The talented artisan at work on the beach of Puri
.While we had some tea at a tea-stall, the bearded man sharing the same bench with me, provided me with some useful know-how of a ‘within the budget’ stay in Puri. I came to know from him that the least amount one could pay for a puja of Lord Jagannath was Rs.151/-. He even wanted to introduce me to his Panda (Priest), who is a very influential person in Puri. And then my unknown benefactor went on to give me some gems of advice as the following:
ü  We must not eat any fish being sold from the stalls near the beach,
ü  Try to arrange our own cooking by hiring a cylinder along with the oven at around Rs.120/- per kg and an additional Rs.50/- for the oven.
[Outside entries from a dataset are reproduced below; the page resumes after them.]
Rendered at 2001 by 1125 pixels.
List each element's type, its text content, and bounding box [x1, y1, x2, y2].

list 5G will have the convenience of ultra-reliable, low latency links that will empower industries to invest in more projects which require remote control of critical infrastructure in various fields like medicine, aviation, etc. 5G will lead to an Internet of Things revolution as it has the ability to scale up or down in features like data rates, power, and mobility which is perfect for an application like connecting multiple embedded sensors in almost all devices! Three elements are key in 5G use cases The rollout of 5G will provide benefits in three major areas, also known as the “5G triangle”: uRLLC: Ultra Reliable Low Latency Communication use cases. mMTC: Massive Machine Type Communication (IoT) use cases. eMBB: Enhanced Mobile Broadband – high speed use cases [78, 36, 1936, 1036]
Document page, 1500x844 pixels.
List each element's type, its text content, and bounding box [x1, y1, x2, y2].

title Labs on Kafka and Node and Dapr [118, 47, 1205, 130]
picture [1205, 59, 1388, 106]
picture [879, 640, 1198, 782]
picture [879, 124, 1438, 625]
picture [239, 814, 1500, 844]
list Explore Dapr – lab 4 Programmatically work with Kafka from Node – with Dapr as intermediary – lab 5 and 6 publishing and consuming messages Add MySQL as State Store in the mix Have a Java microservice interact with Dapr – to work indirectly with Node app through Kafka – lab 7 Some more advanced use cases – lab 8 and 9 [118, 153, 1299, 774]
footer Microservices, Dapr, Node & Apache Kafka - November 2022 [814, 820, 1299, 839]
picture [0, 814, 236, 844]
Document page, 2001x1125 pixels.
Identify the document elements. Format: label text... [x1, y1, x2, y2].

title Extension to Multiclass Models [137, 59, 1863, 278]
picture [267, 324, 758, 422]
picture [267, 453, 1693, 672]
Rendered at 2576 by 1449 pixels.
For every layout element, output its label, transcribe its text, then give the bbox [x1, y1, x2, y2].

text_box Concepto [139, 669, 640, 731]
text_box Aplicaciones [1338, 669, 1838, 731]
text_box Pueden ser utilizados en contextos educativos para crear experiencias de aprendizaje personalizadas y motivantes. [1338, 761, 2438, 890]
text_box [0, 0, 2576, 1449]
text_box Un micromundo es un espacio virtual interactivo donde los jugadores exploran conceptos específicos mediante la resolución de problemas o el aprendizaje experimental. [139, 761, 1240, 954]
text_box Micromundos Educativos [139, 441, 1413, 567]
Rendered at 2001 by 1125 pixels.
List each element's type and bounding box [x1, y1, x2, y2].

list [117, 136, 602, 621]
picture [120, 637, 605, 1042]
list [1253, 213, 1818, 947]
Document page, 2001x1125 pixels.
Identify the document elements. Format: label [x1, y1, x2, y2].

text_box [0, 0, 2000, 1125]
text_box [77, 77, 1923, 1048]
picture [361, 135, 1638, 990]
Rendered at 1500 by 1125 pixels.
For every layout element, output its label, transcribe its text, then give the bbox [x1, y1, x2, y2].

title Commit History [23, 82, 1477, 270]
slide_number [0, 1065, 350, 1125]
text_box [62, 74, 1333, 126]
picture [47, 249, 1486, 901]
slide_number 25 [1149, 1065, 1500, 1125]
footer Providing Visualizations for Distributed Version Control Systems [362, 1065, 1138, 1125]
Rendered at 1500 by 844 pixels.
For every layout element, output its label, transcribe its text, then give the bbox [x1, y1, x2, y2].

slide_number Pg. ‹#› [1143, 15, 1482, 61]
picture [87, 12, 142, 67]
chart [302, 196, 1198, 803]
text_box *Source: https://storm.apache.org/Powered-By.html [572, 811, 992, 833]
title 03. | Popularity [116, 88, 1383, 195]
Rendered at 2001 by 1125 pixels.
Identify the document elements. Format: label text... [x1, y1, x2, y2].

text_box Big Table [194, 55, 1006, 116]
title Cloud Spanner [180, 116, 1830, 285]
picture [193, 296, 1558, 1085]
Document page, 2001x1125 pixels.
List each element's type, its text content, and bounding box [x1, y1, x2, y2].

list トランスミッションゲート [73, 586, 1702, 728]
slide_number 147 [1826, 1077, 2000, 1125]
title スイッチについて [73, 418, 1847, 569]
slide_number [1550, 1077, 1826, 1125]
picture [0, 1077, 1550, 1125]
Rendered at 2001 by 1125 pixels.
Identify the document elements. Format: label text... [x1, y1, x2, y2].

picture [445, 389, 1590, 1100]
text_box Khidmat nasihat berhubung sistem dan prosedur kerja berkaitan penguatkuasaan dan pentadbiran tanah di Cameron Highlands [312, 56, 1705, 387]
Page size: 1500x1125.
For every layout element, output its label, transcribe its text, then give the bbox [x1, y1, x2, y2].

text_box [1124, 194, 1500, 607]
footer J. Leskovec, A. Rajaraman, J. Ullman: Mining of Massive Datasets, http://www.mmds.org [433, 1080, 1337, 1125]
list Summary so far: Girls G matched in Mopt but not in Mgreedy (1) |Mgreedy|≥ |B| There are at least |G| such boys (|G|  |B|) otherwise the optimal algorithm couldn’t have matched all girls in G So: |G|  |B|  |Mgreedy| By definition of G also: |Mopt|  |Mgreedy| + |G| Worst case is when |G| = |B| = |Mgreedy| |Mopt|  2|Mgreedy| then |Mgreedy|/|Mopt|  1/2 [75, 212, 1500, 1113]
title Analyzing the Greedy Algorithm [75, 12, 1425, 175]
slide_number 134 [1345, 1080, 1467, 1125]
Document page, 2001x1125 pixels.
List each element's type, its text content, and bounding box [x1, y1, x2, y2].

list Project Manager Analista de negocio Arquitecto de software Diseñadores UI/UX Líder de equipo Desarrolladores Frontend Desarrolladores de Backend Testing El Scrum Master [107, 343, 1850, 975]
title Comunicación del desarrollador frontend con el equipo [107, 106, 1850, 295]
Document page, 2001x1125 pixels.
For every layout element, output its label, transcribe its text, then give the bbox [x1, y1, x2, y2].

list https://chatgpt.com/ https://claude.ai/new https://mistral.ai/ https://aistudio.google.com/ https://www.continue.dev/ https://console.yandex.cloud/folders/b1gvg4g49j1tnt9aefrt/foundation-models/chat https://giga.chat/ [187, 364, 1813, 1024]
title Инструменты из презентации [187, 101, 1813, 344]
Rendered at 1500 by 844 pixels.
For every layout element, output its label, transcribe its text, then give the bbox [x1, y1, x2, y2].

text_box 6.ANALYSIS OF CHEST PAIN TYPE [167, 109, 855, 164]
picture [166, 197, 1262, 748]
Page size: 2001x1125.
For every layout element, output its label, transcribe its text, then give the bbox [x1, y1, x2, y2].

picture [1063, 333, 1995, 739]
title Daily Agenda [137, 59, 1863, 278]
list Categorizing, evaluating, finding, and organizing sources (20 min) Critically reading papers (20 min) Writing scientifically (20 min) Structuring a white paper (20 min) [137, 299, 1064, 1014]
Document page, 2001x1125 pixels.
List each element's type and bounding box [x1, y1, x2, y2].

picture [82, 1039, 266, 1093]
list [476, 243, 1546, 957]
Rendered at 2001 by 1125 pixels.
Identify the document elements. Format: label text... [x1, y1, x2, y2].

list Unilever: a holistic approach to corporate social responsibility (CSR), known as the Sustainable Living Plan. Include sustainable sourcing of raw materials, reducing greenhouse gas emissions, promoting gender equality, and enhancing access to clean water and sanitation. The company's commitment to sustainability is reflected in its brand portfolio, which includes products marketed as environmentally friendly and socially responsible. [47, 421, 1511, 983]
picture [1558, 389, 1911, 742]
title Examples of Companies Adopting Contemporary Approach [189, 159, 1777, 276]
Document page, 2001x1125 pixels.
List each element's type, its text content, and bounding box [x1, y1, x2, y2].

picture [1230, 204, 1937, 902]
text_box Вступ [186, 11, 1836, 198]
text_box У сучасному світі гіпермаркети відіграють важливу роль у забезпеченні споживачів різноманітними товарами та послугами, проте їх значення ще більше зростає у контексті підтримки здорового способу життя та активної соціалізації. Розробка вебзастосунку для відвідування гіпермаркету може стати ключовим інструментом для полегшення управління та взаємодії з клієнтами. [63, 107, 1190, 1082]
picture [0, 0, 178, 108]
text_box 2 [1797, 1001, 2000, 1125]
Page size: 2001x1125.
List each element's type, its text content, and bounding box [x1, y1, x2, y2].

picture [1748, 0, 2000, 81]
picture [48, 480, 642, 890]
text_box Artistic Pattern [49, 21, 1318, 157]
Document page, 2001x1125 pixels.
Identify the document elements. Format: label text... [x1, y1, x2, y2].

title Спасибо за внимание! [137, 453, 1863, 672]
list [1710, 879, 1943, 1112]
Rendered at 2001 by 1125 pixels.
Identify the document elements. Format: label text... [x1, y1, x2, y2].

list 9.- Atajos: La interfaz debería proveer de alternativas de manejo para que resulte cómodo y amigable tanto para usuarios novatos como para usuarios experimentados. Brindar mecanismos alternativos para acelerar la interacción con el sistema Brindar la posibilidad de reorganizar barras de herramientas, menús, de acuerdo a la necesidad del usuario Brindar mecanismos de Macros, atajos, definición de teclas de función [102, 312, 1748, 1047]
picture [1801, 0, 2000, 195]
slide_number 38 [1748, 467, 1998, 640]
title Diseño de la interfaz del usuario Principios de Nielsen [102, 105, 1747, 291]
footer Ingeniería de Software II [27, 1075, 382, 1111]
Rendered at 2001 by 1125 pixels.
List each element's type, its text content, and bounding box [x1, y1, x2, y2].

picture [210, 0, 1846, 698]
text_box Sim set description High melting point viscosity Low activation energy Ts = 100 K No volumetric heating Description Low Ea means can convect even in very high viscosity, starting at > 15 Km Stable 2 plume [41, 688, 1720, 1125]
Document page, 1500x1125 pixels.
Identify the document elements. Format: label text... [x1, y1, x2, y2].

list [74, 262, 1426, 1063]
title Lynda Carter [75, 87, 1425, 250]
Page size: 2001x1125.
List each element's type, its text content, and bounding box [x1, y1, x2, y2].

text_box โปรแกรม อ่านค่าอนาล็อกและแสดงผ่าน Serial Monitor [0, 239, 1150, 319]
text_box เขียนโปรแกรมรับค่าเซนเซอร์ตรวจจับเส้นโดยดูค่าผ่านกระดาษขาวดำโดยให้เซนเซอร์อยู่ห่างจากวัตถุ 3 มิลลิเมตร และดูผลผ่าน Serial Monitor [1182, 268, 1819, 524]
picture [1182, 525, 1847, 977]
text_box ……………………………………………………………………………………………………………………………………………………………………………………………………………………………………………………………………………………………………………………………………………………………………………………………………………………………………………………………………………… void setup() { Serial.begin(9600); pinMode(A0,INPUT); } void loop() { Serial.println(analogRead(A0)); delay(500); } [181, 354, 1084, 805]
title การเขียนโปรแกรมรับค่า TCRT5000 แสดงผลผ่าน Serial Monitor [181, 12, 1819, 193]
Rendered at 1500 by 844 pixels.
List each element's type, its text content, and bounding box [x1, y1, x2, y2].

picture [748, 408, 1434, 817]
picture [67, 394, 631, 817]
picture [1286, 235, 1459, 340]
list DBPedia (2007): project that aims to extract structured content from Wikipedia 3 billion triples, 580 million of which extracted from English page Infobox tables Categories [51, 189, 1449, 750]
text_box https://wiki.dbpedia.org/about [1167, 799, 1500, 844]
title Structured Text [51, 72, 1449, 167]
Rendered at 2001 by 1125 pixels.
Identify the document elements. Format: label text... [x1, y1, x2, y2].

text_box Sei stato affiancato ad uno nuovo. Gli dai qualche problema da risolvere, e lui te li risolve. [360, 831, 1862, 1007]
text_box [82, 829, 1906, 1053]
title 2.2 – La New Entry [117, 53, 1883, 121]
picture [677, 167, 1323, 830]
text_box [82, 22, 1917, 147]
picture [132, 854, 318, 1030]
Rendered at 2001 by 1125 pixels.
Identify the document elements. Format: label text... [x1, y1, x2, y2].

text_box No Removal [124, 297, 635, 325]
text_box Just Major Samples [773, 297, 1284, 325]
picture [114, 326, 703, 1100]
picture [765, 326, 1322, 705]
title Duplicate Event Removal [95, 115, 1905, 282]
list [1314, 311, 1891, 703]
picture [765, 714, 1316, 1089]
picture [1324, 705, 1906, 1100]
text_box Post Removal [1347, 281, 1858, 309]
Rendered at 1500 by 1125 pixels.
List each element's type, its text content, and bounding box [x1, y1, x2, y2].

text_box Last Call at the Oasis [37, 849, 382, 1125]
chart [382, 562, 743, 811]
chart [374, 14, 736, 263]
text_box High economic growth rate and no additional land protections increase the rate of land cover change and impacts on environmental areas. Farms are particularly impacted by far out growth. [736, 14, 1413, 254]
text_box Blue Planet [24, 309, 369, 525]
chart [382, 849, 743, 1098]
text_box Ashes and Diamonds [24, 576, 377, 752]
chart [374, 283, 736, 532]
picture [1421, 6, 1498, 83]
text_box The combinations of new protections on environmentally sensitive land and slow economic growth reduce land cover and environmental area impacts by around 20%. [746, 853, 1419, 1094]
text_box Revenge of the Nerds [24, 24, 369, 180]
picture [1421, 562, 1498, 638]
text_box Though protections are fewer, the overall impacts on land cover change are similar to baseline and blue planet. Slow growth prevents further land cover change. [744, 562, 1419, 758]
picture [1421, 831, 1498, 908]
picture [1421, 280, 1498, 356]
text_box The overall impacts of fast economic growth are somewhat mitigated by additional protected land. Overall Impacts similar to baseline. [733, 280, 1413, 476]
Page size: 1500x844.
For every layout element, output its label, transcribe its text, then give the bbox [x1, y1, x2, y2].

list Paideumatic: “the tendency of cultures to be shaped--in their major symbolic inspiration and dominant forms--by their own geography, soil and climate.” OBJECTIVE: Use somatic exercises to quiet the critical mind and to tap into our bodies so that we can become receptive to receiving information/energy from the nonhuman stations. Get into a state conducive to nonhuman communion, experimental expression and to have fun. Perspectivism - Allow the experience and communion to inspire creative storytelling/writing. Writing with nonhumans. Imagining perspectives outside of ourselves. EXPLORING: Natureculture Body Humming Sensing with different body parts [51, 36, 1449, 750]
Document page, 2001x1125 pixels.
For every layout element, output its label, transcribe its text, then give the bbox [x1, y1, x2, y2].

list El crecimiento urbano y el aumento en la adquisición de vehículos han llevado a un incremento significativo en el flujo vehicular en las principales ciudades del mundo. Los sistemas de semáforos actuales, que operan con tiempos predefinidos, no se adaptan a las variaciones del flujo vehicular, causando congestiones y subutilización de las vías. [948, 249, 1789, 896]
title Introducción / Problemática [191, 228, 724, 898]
The initial deposit of Rs.1750-2000/- was mandatory. The amount was to be adjusted with the total amount of gas used.
ü  To bargain for almost everything sold out on the streets and the markets as well.  Finally, I was repeatedly asked not to forget to circumbulate the main temple starting from behind.
How do I thank these total strangers for all their help and advice? Like the youngster at lunchtime, or the handsome man at the Computerized Reservation Centre? Don’t you feel like thanking your lucky stars, every time you run into a stranger like the one at the tea stall? Do not all these incidents prove beyond an iota of doubt that there is a benevolent angel guiding us all through?
I thought we had had enough excitement for a day. I was yet to learn about the ways of The Almighty. I took them all to a very posh hotel (not exactly, to the restaurant attached to it) called ‘Sonar Tori’ to celebrate our first hassle-free day at Jagannathdham. When I finally called all the others to follow me down the stairs, there was a look of utter bemusement on Kaltu’s face. The other elders looked no different. I ordered with some hesitant help from Jaya, rotis and eggtarka. The dinner, by the grace of The Almighty cost us Rs.232/-!!!
That is not all.  As we had ordered quite late, we had the food served at 5 minutes to 9. Worried about the fact that the door of the Ashram closes at 9.30 sharp, I had to leave behind one roti untouched and run a walkathon along with the others, to get back to it by 5 minutes past 9! We still had 25 minutes by the time we were back.
Thank you God for being all merciful and for a ‘well-begun is half-done’, first day at Puri.